Piccola chef al lavoro |
Poi è iniziata la
settimana: tutti i programmi mentali sulle cose da fare l’indomani si sono
dissolti di fronte ai lamenti di Briciolina che, la sera di domenica, non
voleva saperne di dormire, nella notte si è svegliata le solite due-tre volte
finchè di mattina ho capito che poteva avere un’infezione urinaria. Quindi:
mattinata dal pediatra. Il tempo di pranzare per correre poi a prendere la
Princi. E per tutto il pomeriggio (sola con loro) tira fuori giochi,
risistemali, sclera, lascia che la Princi si lanci nell’idea di lavare il
pavimento del salotto perché la sera ci sarà la festa per papi (?), prepara i
muffin per la festa (così li testiamo in vista del bis compleanno), lascia
leccare i cucchiai, lasciale impiastricciare di cioccolato che spalmano sul
pavimento, lanciale entrambe sotto la doccia prima che chiazzino tutta la casa,
comincia a preparare la cena e per avere un attimo di pace dispensa pentole,
pasta, pomodorini e mestoli per farle giocare.
Una piccola porzione dei libri che vorrei/dovrei leggere |
Martedì lascia la Princi a
scuola fino alle tre e mezza, così puoi leggere e iniziare a prepararti in
incredibile ritardo per la visita guidata di sabato prossimo. E quando riporti
a casa la Princi con la vaga idea di andare poi tutte assieme in ludoteca in
attesa del colloquio con le maestre, ecco la crisi, replicata pure oggi con l’aggravante
della presenza di Lui. Ecco: ieri sono riuscita a mantenermi straordinariamente
calma, oggi inizialmente un po’ meno perché la crisi è iniziata a casa di un’amichetta.
Non esagero se dico che mi sembrava di contenere una bambina schizofrenica, o
autistica. Non esagero se dico che ho temuto si potesse fare veramente del male
strofinandosi e grattandosi come faceva. Non esagero se dico che mi sento
impotente, fallita. Perché non so cosa fare per evitare questi momenti, dovuti
(ormai lo sappiamo) a stanchezza. Il punto è che vorrei/avrei bisogno che
stesse a scuola fino al pomeriggio per abituarsi alla mia minor presenza in
vista del lavoro che dovrei iniziare nelle prossime settimane. Ma non sono certo
nello spirito adatto per intraprendere questa avventura. D’altronde se
rinunciassi so che prima o poi, magari inconsciamente, lo rinfaccerei alle
piccole.

[Estrazioni di testo per pagina]
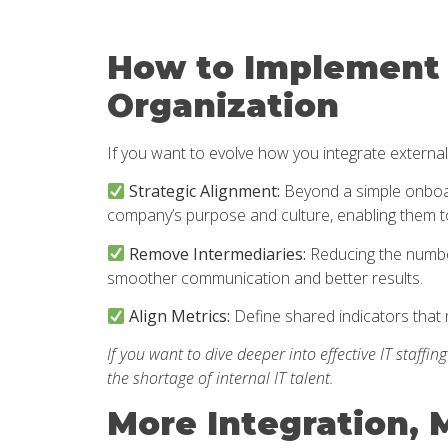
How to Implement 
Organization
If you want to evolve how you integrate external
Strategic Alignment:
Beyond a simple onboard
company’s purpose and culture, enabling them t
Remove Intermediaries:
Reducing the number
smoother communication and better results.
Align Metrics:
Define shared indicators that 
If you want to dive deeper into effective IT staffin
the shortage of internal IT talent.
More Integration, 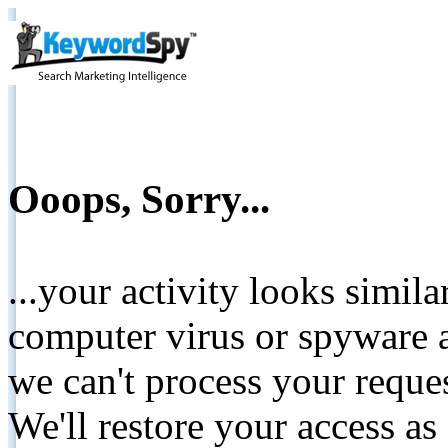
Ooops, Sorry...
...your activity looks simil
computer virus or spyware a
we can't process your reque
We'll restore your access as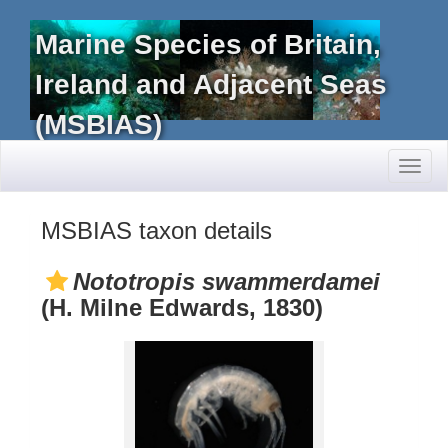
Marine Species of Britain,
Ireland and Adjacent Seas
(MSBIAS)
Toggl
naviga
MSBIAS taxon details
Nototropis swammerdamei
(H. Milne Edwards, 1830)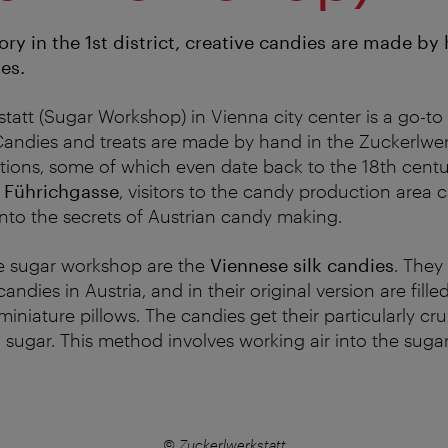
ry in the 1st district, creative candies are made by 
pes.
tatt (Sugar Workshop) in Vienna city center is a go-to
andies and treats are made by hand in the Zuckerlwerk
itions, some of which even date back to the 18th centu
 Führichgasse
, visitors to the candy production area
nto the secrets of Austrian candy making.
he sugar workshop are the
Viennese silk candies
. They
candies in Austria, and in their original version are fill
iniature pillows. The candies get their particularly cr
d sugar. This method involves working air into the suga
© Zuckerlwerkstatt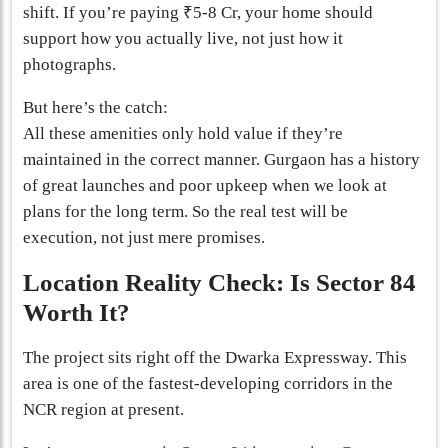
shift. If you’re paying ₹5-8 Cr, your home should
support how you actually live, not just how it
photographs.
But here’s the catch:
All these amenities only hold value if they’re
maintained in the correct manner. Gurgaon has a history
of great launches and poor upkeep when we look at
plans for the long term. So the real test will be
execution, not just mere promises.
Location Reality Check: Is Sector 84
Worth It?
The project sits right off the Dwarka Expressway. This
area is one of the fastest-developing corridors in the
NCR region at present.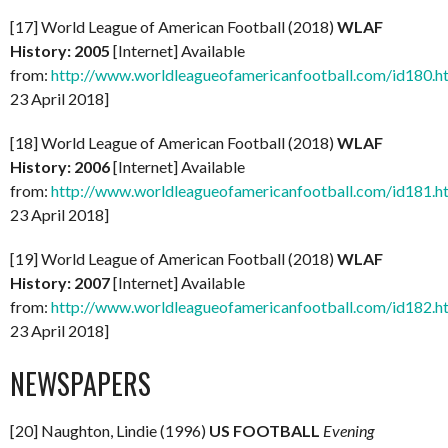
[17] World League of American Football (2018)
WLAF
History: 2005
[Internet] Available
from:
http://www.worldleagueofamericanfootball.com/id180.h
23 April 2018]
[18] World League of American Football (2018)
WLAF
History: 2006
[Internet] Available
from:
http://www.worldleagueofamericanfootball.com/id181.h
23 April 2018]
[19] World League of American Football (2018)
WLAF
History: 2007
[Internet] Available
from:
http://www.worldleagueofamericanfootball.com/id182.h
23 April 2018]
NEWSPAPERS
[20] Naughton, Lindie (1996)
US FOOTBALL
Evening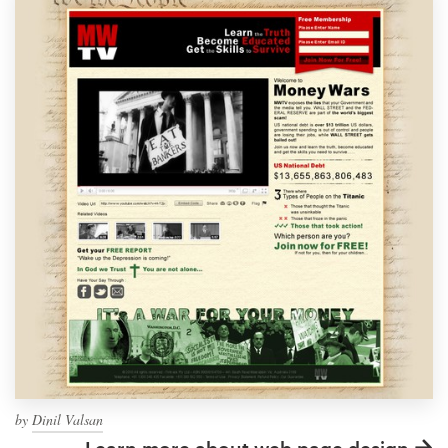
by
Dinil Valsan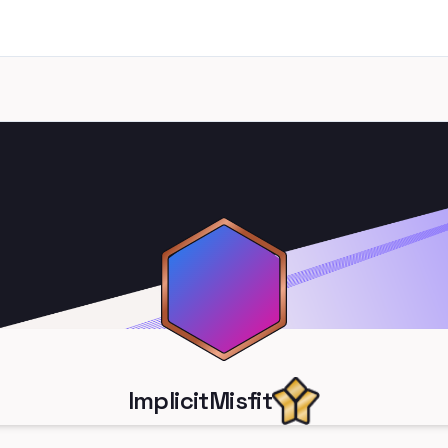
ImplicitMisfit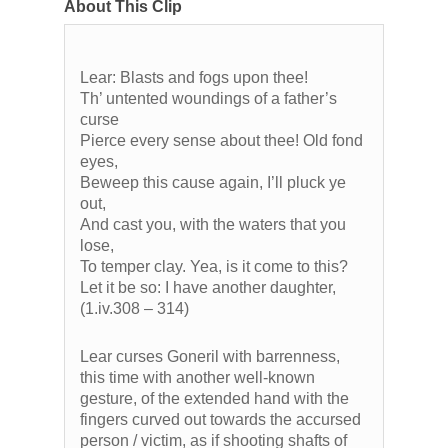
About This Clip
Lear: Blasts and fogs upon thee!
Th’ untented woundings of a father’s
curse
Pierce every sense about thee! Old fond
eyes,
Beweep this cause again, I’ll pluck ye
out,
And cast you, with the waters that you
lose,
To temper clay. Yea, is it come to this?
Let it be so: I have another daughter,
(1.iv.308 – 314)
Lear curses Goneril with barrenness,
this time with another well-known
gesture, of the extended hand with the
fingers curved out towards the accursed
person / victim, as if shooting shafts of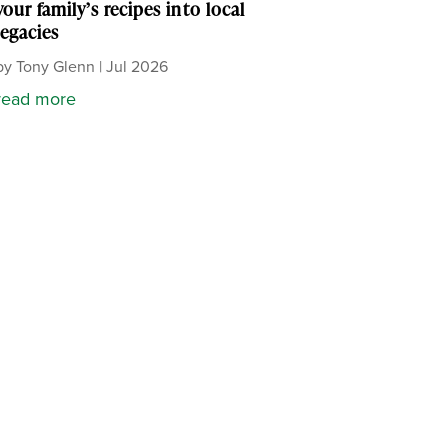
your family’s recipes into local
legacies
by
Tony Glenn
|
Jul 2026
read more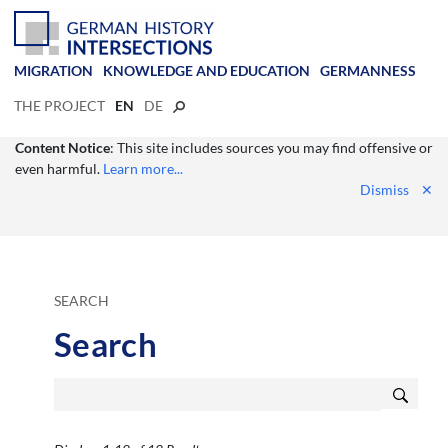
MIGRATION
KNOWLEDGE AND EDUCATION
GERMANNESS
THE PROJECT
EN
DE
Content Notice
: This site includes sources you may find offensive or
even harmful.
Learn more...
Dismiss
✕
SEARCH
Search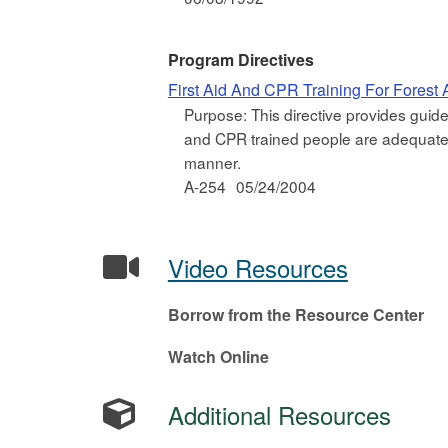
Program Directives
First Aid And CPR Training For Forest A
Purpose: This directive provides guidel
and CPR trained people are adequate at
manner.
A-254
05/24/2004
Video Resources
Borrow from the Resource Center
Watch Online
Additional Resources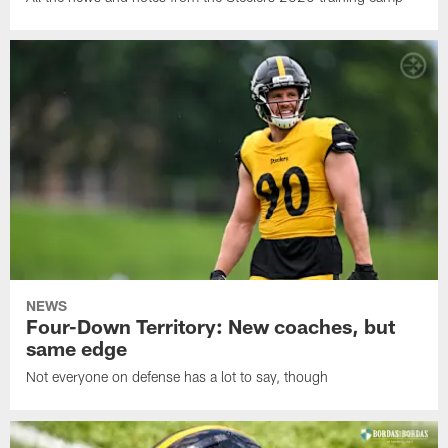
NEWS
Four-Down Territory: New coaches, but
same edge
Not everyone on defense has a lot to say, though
--
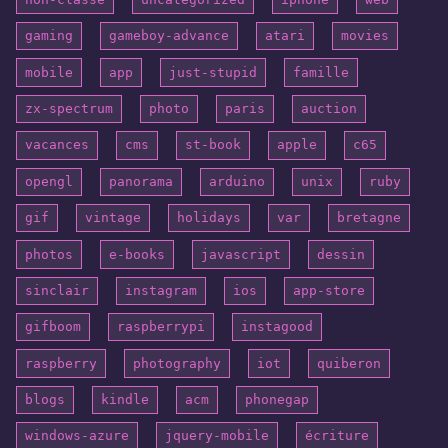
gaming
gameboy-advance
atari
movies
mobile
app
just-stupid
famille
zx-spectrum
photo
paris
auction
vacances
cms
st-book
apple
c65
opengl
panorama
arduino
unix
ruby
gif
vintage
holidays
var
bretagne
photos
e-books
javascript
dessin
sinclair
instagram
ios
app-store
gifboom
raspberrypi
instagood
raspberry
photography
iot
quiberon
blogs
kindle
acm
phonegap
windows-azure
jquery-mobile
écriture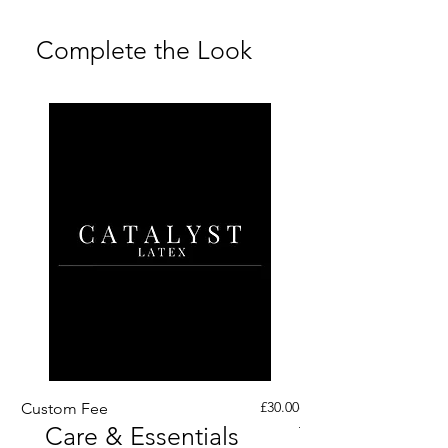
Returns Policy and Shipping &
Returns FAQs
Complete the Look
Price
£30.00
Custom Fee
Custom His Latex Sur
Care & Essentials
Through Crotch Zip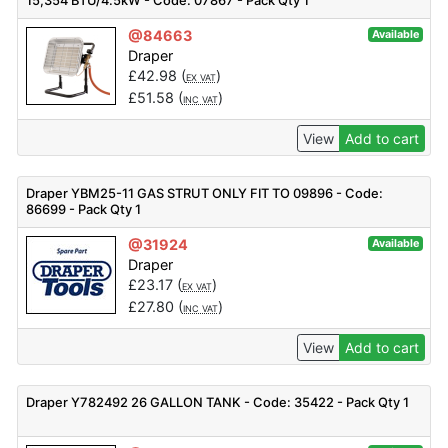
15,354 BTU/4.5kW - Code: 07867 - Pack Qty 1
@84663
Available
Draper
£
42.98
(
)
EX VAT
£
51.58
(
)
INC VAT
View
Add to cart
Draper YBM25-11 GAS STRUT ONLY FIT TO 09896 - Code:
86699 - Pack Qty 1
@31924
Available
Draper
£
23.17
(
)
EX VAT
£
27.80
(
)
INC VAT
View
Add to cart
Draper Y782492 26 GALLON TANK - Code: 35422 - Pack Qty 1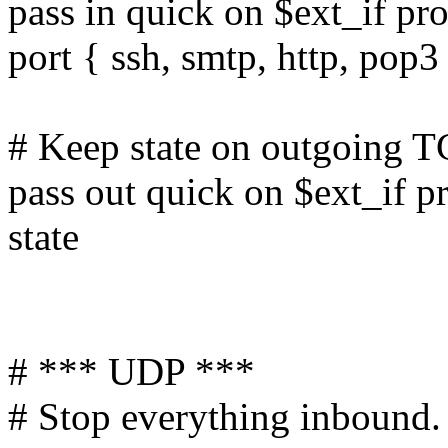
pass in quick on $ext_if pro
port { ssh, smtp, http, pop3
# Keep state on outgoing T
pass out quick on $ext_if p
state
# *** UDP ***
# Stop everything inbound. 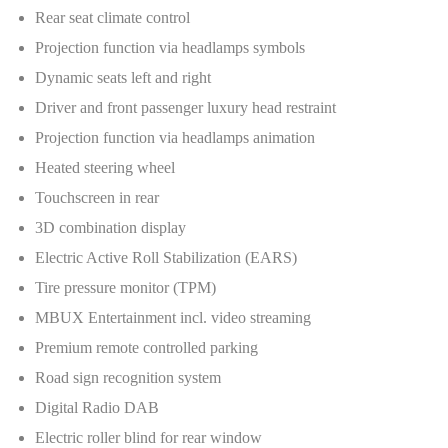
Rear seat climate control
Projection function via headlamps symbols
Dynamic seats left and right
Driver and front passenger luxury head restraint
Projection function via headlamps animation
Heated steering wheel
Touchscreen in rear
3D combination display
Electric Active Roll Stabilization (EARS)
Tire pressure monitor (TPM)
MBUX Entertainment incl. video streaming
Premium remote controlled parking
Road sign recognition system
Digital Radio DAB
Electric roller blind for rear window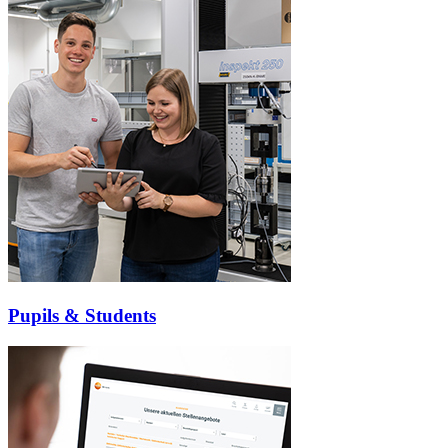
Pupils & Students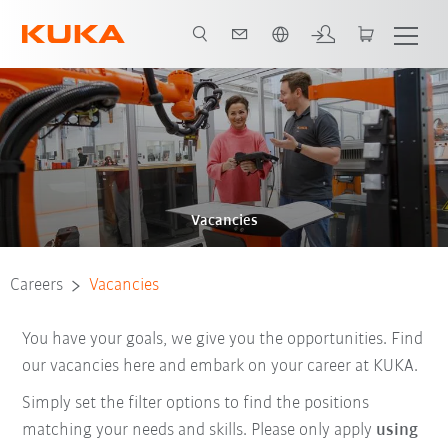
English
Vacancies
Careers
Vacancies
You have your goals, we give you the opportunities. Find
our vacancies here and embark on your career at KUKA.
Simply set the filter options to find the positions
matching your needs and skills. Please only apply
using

*COMPITI DA SVOLGERE*
A. Indica se ciascuna affermazione concorda con il brano sulla settimana difficile con le bambine. Per ognuna rispondi sì o no e cita le parole decisive del brano. (i) La visita dal pediatra si è svolta nel pomeriggio. (ii) Martedì la Princi è rimasta a scuola fino alle tre e mezza. (iii) Chi scrive attribuisce le crisi alla stanchezza.
B. Prosegui, per favore, il brano sulla settimana difficile con le bambine dal punto in cui si interrompe.

*RISPOSTE PER PUNTO*
A.
(i) No: "mattinata dal pediatra".
(ii) Sì: "Martedì lascia la Princi a scuola fino alle tre e mezza".
(iii) Sì: "dovuti (ormai lo sappiamo) a stanchezza".

B.
Che non se lo meritano,
anche se mi stanno risucchiando ogni energia.
Anche se mi fanno sentire
spremuta come un limone.
Anche se le giornate
ruotano attorno alla ricerca del loro benessere: che però non è mai abbastanza,
evidentemente.
Anche se imputo a loro
la forma sformata che ho.
E questo mi riporta alle
prime lacrime della giornata, a stento trattenute. Oggi ho finalmente esaurito
gli ingressi nella vecchia palestra: quella che ho iniziato a frequentare
appena abbiamo iniziato a convivere; che mi ha vista cercare le perfezione in
vista del matrimonio; che mi ha vista affogare la preoccupazione per la
malattia di Lui nelle ore di acquagym; che mi ha permesso di respirare e
incontrare persone in carne e ossa mentre ne incontravo a bizzeffe, mute, sui
libri durante il dottorato; nei cui specchi ho incrociato il mio sguardo di
disappunto quando cercavo di bilanciare con l’allenamento il progressivo
sbocciare dei pancioni. Una vita, anzi, tante vite che si chiudono. E io che
ancora non mi percepisco pienamente mamma.
Ma lo sono.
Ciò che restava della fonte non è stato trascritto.